OAKLAND — During its heyday in the ‘70s and ‘80s, Fleetwood Mac was nearly as famous for drama as for music. Despite big egos, love triangles and a penchant for indulgence, the band managed to crank out hit after hit and establish itself as true rock-pop royalty.
Following a widely publicized split with vocalist-guitarist (and key songwriter) Lindsey Buckingham, the band returned to the Bay Area, playing shows in San Jose, Sacramento and Oakland’s Oracle Arena on Sunday. For a band with such big personalities, the remaining members and two big additions showed that they are, as ever, more than the sum of their parts.
Taking the stage to the familiar opening kick drum thump, the band ripped through “The Chain,” a fan favorite that showcased the signature three-part vocal harmonies that define the Fleetwood Mac sound. Newcomer Neil Finn (Crowded House) held down the Lindsey Buckingham parts, including the iconic “Running in the shadows” line, to good effect.

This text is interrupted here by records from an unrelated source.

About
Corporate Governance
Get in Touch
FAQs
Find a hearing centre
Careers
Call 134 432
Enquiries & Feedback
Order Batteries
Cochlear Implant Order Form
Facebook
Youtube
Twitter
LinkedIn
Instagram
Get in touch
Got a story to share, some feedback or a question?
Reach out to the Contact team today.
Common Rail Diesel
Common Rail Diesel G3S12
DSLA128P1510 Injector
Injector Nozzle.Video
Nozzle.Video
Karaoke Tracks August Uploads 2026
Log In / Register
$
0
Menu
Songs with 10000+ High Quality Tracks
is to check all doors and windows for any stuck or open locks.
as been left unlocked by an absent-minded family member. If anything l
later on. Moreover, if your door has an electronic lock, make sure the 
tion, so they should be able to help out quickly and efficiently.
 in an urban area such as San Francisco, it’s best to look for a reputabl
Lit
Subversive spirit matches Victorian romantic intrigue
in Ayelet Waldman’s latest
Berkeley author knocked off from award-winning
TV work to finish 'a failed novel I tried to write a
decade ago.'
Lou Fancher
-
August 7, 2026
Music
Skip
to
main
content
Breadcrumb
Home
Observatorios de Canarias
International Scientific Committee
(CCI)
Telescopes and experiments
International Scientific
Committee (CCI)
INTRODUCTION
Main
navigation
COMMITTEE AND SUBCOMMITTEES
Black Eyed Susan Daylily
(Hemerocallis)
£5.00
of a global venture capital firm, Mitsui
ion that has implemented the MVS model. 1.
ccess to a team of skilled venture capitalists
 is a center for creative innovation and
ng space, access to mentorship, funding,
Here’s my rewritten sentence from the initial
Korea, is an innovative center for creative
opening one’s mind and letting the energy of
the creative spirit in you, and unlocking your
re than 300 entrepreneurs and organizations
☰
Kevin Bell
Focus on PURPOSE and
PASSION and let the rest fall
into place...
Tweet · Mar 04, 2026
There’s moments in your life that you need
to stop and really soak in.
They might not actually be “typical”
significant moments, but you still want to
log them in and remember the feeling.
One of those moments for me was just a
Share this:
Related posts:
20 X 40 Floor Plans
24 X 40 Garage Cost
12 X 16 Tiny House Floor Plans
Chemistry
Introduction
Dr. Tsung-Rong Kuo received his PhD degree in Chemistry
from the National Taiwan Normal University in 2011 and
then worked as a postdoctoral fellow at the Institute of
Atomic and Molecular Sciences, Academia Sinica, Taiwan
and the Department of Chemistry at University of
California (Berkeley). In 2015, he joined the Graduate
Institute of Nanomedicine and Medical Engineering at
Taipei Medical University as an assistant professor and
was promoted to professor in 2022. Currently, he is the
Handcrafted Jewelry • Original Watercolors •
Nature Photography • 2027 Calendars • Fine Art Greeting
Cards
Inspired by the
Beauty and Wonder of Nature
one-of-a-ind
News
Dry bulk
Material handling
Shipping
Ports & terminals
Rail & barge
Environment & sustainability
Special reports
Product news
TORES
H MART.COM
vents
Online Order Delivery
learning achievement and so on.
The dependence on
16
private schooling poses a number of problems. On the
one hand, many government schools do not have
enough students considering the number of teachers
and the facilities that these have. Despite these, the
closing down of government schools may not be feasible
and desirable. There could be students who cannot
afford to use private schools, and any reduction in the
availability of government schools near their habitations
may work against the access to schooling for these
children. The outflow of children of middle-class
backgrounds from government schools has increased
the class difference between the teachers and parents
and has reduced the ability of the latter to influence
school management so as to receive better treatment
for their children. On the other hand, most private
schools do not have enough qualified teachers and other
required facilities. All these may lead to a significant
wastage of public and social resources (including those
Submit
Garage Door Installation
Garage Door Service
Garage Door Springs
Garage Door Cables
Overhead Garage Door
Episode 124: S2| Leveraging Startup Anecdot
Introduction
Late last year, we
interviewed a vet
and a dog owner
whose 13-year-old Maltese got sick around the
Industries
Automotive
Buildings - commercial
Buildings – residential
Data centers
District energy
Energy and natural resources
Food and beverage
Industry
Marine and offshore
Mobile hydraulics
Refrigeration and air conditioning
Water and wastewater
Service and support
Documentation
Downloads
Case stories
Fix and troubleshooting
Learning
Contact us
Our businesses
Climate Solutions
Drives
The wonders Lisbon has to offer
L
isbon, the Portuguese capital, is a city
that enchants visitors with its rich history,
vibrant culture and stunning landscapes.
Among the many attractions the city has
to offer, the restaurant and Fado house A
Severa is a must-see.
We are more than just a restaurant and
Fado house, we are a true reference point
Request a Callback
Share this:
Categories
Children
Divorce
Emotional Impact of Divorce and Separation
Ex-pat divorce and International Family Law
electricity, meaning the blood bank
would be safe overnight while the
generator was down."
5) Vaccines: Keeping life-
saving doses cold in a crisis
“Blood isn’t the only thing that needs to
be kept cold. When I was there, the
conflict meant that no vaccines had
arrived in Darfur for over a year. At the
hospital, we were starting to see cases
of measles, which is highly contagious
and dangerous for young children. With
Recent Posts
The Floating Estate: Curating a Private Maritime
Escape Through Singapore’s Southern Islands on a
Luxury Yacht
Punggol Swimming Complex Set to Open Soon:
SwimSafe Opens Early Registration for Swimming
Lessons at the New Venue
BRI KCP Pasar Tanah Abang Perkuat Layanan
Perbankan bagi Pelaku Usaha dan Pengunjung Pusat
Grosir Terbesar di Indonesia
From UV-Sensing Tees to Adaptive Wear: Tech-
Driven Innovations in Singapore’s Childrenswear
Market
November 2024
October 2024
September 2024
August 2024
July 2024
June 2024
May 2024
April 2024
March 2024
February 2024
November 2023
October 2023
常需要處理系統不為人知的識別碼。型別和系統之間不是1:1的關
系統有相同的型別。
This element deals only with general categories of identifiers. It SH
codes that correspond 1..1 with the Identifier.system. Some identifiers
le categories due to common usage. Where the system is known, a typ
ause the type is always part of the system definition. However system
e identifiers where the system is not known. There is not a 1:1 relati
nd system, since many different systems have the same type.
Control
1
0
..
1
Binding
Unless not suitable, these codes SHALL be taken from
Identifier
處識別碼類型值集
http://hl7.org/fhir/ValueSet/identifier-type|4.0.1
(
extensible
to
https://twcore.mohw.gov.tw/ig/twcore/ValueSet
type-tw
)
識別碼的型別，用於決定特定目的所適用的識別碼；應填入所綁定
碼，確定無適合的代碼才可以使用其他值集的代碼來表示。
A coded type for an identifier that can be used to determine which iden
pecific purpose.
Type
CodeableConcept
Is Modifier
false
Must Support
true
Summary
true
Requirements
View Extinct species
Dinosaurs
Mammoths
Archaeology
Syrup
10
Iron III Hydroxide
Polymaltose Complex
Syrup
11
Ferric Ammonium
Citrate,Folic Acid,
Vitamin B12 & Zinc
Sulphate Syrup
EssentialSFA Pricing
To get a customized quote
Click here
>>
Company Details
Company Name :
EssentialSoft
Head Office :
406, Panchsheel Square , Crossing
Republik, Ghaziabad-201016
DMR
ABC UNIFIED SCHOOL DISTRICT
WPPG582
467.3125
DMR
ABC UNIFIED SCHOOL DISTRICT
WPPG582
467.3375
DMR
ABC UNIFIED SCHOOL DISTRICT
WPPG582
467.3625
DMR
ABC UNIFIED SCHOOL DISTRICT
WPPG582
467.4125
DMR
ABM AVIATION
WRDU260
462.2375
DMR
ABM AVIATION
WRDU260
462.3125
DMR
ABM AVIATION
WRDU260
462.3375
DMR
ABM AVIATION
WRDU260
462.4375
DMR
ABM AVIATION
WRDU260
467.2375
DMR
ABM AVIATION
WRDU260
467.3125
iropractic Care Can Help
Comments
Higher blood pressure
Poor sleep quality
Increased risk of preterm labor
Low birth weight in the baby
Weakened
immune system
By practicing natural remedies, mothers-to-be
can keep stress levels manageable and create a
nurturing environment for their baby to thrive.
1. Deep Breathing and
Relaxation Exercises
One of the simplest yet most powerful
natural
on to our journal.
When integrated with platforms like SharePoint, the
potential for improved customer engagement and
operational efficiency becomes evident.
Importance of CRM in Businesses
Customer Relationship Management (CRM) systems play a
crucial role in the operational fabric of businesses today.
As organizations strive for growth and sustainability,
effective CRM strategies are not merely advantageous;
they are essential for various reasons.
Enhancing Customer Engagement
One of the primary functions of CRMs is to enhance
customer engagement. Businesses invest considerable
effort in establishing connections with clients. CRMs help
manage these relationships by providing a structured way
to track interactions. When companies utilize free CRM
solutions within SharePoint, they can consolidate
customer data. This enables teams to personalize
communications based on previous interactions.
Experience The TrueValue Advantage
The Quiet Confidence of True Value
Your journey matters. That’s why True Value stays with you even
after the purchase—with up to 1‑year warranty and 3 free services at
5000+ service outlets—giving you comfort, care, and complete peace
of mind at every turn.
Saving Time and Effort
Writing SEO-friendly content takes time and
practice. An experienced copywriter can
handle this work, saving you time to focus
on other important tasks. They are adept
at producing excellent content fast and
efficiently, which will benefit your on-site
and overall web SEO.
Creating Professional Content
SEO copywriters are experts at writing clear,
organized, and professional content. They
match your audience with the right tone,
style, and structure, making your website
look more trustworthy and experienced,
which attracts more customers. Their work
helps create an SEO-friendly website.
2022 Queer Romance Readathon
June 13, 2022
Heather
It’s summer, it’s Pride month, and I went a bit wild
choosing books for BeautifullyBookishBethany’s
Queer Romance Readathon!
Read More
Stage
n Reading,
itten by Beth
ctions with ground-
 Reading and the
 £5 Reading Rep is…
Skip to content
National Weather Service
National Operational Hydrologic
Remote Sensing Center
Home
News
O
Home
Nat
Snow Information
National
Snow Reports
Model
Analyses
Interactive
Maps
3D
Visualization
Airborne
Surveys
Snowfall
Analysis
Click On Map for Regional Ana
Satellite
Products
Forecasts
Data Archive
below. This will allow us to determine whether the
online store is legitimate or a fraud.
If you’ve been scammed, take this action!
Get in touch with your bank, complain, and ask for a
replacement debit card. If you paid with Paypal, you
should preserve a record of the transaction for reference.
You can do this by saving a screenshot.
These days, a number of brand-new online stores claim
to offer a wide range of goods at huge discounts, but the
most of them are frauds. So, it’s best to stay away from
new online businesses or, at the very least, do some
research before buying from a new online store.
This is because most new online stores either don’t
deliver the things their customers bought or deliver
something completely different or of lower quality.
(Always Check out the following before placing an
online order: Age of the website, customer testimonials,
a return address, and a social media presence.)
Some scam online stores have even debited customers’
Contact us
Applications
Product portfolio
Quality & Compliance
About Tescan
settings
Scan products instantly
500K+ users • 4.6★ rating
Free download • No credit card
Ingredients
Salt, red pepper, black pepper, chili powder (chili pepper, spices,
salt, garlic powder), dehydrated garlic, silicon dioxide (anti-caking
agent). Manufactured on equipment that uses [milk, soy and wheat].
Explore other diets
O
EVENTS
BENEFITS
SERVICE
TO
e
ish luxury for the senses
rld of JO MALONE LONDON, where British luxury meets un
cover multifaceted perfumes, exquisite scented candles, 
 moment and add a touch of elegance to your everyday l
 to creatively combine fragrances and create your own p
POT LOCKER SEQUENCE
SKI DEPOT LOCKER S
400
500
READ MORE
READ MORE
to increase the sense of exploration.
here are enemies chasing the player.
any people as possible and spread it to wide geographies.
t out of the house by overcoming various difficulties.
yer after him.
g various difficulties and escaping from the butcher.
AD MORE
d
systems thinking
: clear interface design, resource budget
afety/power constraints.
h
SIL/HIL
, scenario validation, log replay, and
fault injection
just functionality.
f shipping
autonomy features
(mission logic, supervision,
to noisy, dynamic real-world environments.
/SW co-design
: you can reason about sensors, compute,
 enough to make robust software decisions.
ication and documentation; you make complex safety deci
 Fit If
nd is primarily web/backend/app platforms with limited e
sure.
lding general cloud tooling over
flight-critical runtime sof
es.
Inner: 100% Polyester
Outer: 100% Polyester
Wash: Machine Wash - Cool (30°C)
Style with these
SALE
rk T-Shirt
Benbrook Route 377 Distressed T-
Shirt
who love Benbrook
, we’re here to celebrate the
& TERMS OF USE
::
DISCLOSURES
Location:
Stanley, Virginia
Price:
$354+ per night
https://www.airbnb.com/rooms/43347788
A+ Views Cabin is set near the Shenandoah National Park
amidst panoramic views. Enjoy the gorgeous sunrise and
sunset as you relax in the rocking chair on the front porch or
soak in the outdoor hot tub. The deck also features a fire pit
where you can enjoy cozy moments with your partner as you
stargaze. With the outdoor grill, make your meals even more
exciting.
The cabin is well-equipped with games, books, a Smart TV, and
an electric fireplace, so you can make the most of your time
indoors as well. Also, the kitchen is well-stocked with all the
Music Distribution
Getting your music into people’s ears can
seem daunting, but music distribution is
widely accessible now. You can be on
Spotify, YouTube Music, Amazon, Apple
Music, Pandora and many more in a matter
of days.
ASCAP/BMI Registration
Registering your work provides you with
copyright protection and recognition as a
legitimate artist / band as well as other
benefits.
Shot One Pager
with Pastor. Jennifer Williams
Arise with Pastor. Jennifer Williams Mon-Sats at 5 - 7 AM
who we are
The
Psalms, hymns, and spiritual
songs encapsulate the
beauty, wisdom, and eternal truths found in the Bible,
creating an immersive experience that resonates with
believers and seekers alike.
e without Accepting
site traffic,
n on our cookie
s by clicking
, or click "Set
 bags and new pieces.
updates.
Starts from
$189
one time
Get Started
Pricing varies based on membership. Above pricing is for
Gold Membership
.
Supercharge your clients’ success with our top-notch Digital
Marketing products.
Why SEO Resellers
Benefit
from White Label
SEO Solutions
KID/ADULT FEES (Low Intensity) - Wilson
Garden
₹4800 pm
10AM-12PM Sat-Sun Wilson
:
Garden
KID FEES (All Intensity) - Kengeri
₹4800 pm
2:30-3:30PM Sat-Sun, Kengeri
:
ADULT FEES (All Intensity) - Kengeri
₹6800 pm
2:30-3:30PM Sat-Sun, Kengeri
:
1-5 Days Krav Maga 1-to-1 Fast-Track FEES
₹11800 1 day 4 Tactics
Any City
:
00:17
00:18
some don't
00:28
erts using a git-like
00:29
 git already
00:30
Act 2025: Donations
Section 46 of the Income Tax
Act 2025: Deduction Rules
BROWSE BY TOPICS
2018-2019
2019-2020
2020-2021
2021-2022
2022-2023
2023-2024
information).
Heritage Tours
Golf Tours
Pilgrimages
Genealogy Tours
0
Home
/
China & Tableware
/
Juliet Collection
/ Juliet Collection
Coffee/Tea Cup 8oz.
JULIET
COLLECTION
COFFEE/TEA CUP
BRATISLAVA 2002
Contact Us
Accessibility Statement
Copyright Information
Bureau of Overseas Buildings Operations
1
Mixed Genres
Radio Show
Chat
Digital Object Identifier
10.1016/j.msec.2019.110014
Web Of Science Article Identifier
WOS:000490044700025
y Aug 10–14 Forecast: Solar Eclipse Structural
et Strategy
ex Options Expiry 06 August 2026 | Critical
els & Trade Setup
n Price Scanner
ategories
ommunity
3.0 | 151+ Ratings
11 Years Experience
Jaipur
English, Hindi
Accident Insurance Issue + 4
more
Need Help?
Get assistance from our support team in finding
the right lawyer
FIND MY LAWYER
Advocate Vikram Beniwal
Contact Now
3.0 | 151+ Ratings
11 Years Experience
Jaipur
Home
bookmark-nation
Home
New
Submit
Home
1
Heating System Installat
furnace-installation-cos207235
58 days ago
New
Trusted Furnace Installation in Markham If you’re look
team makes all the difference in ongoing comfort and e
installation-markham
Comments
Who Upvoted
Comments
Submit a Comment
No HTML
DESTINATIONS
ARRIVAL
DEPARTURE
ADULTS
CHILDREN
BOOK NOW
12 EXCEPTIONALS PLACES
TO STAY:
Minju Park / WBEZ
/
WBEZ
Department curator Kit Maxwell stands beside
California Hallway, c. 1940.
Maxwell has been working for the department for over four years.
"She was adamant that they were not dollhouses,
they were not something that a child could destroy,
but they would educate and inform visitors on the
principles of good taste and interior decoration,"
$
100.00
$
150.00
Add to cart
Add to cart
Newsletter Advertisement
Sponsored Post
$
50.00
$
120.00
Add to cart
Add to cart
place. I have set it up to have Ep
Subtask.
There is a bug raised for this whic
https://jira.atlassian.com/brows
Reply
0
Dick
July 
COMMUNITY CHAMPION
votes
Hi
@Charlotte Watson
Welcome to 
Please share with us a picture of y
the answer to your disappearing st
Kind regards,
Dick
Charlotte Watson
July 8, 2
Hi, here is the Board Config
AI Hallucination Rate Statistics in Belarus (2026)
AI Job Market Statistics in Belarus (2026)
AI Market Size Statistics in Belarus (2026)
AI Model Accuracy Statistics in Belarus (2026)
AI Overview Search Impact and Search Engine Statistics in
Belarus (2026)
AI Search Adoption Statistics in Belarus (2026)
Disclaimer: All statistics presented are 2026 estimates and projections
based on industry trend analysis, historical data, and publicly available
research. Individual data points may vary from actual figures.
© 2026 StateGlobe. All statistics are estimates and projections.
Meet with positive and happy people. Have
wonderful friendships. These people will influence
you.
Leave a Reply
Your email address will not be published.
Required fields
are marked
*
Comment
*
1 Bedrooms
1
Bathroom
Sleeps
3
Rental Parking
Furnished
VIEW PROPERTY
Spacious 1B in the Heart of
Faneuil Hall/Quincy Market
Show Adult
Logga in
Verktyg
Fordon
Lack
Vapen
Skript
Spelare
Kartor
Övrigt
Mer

A flurry of hits came next, each featuring a different lead vocalist: “Little Lies,” with Christine McVie up front, was followed by “Dreams” (Stevie Nicks) and “Second Hand News,” off Rumors, with Finn singing lead. Finn matched the soaring intensity of the original vocals without turning to mimicry. His performances throughout the night were solid and almost craftsman-like. It was clear he’s aware of the role he is now playing in a much larger musical machine. “Say You Love Me,” the Christine McVie-penned tune from the band’s 1975’s eponymous record, rounded out the string of chart toppers.
Casual fans may not be aware that Fleetwood Mac existed long before Lindsey Buckingham and his then-girlfriend Stevie Nicks joined the band on New Year’s Eve in 1974. The earlier incarnation, led by blues guitar god Peter Green, had a minor hit with the song “Black Magic Woman” in 1968. The version released by Carlos Santana in 1970 is, of course, far more famous, but songwriting credit goes to Green.
The addition of guitarist Mike Campbell (Tom Petty and The Heartbreakers) to the lineup gave Fleetwood Mac an ability to revisit its blues roots and stretch out into musical zones that the virtuosic Lindsey Buckingham was, apparently, less interested in exploring. Campbell dug deep on several tunes from the Peter Green era, including “Black Magic Woman” (with Nicks on vocals), “Tell Me All The Things You Do” and “Oh Well.” Elsewhere, Campbell proved more than versatile enough to pull off the sometimes-complicated guitar parts authored by his predecessor. One interesting side note on Campbell’s style versus Buckingham’s is that Campbell tends to play just a bit behind the beat (known as “in the pocket”) while Buckingham is often pushing on the front of the beat. This makes the whole groove feel a little more relaxed with Campbell at the helm.
The highlight of the evening was a double-bill of ballads. The first was “Don’t Dream It’s Over,” a Crowded House hit that Mick Fleetwood noted he had loved for years before he met Neil Finn. The crowd joined in en-masse during the chorus and didn’t stop singing as that song merged into the classic Stevie Nicks song “Landslide.” The arena was awash in swaying smart phone lights as the band changed gears and played “Hold Me.” It was the first full band performance of the song in 36 years.
An extended, trippy version of “Gold Dust Woman” let Stevie Nicks show off her vocal chops and ability to mesmerize even a huge crowd. She was in fine form and teased fans by saying that “Of all my hometowns, Oakland is the favorite.”
“Go Your Own Way” capped off the pre-encore set and, after a standing ovation, the band returned to perform a touching cover of Tom Petty’s “Free Fallin’” while a photo montage of Petty, Nicks and Campbell played on the video screens. The bouncy hit “Don’t Stop” closed out the show on a high note before Nicks and Christine McVie returned to duet on “All Over Again” and wish everyone well and good night.